Pseudomonas brenneri

Scientific classification
- Domain: Bacteria
- Kingdom: Pseudomonadati
- Phylum: Pseudomonadota
- Class: Gammaproteobacteria
- Order: Pseudomonadales
- Family: Pseudomonadaceae
- Genus: Pseudomonas
- Species: P. brenneri
- Binomial name: Pseudomonas brenneri Baïda, et al. 2001
- Type strain: CIP 106646 DSM 15294 JCM 13307

= Pseudomonas brenneri =

- Genus: Pseudomonas
- Species: brenneri
- Authority: Baïda, et al. 2001

Species of bacterium

Pseudomonas brenneri is a Gram-negative, rod-shaped, fluorescent, motile bacterium with a single polar flagella isolated from natural mineral waters in France. Based on 16S rRNA analysis, P. brenneri falls within the P. fluorescens group.

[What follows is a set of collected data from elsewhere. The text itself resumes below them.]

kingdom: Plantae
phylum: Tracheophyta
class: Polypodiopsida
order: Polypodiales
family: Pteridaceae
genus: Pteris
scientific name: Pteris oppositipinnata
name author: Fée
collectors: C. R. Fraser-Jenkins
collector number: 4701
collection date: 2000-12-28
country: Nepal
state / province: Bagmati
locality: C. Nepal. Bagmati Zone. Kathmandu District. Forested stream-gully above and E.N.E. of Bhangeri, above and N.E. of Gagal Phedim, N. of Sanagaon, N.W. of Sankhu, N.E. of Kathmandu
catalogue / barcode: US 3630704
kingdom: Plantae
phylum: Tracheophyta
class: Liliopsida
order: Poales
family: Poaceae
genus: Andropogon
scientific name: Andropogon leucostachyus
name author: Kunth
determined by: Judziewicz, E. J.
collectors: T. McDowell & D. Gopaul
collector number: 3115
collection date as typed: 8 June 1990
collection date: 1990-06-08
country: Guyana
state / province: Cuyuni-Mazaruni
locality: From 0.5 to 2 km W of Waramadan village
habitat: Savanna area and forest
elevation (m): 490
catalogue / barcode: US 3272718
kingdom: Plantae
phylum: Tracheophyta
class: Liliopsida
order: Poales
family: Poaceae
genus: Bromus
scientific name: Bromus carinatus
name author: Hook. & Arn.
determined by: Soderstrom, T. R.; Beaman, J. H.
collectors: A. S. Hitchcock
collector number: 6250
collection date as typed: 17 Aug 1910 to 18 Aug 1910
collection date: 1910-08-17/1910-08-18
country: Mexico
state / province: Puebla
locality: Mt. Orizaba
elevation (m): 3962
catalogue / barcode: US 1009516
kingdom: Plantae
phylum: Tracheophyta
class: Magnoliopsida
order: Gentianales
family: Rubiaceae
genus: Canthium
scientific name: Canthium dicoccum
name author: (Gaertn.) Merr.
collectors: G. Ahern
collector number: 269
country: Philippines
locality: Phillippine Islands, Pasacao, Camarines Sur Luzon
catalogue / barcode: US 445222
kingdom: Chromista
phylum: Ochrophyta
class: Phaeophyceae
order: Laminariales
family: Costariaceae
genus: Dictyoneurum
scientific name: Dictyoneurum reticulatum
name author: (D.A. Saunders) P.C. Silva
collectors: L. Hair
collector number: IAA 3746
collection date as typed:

Pseudomonas brenneri is named after the microbiologist DJ Brenner. P. brenneri was first isolated from a natural mineral water source in France. It is a gram-negative, rod-shaped (bacillus) bacterium that is motile via a flagellum. It is also an aerobic bacterium that requires oxygen and grows best at medium temperatures. On culture media, P. brenneri is able to produce a fluorescent pigment (pyoverdine) under the right conditions. Strains of this bacterium have been found in diverse environments like soil, wastewater, contaminated soil, and places that have cold, fresh water.